Shareholders of Dutch operator KPN have cleared the sale of E-Plus to Telefonica Germany. Under the terms of the agreed deal, which is subject to regulatory approval, KPN will receive €5 billion in cash and a 20.5 per cent stake in the Spanish giant’s German mobile operations.
KPN said it will use the cash to step up investment in its home market and Belgium. It will also re-commence dividend payments – which were scrapped for 2013 – in the operator’s 2014 financial year.
The combination of E-Plus and Telefonica Germany will create the country’s largest mobile operator by customers.
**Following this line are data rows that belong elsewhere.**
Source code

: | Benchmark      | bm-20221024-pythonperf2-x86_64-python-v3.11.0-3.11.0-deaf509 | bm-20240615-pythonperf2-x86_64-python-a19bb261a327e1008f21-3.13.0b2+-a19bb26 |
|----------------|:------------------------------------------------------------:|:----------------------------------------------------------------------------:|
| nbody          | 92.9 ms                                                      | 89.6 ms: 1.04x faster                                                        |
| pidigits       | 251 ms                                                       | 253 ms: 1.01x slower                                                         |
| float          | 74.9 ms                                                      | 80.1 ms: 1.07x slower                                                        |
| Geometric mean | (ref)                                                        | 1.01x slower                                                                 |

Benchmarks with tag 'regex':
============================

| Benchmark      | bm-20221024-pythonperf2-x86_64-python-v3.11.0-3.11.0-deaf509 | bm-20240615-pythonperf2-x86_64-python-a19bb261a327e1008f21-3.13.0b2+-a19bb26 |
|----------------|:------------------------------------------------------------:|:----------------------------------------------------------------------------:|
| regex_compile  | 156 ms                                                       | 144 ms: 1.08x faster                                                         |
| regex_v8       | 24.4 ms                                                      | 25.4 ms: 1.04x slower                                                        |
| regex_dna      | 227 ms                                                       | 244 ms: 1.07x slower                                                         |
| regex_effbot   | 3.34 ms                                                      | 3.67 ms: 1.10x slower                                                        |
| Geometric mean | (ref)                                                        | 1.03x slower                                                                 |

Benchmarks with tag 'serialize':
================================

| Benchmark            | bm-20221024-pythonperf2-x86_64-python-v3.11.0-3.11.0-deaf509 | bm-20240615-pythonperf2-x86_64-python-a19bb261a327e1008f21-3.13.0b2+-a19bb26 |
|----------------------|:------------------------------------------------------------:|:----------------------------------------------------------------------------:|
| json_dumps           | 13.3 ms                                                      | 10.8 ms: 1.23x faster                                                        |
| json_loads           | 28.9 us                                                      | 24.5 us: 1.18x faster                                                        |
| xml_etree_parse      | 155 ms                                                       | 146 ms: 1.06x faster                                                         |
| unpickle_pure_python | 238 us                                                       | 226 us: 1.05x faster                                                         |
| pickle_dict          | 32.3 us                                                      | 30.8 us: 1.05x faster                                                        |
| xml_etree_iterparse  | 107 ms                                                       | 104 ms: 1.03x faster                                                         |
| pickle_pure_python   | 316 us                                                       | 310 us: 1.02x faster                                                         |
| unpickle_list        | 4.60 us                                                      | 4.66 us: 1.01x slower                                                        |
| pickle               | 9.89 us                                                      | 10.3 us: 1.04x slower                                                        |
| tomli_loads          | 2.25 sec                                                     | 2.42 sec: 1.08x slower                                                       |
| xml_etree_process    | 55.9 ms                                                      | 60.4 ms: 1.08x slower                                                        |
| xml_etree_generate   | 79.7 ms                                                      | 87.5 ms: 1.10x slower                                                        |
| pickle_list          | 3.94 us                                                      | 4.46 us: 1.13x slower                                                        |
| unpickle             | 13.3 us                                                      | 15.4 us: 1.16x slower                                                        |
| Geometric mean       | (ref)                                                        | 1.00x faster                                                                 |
KPN reckons the deal will be cleared by EU regulators by mid-2014.
Eelco Blok, KPN’s chief executive, reported by Reuters, said he expected to see more industry consolidation to fund spectrum auctions and 4G investment.
KPN shareholder approval to the E-Plus sale comes at a time when the Dutch operator is haggling with Carlos Slim’s America Movil – the biggest shareholder in KPN – over the price of a full takeover.
KPN wants America Movil to raise its proposed €2.40 per share offer (worth €7.2 billion), not least because it has struck an agreement with Dutch authorities to book a loss of €3.7 billion on the assumption it completes the sale of E-Plus. The loss will offset the Dutch operator’s taxable income, starting in 2014, which arguably makes KPN a more attractive target.
On the other hand, reports Reuters, the Mexican group is arguing that the recent entry of Dutch cable operator Ziggo into the mobile market has depressed KPN’s valuation.
KPN Foundation, an independent body with the power to block America Movil’s takeover bid – it has more than 50 per cent voting rights – has so far been resistant to the overtures made by Mexican tycoon Slim.
KPN Foundation abstained at the E-Plus vote by KPN shareholders on 2 October.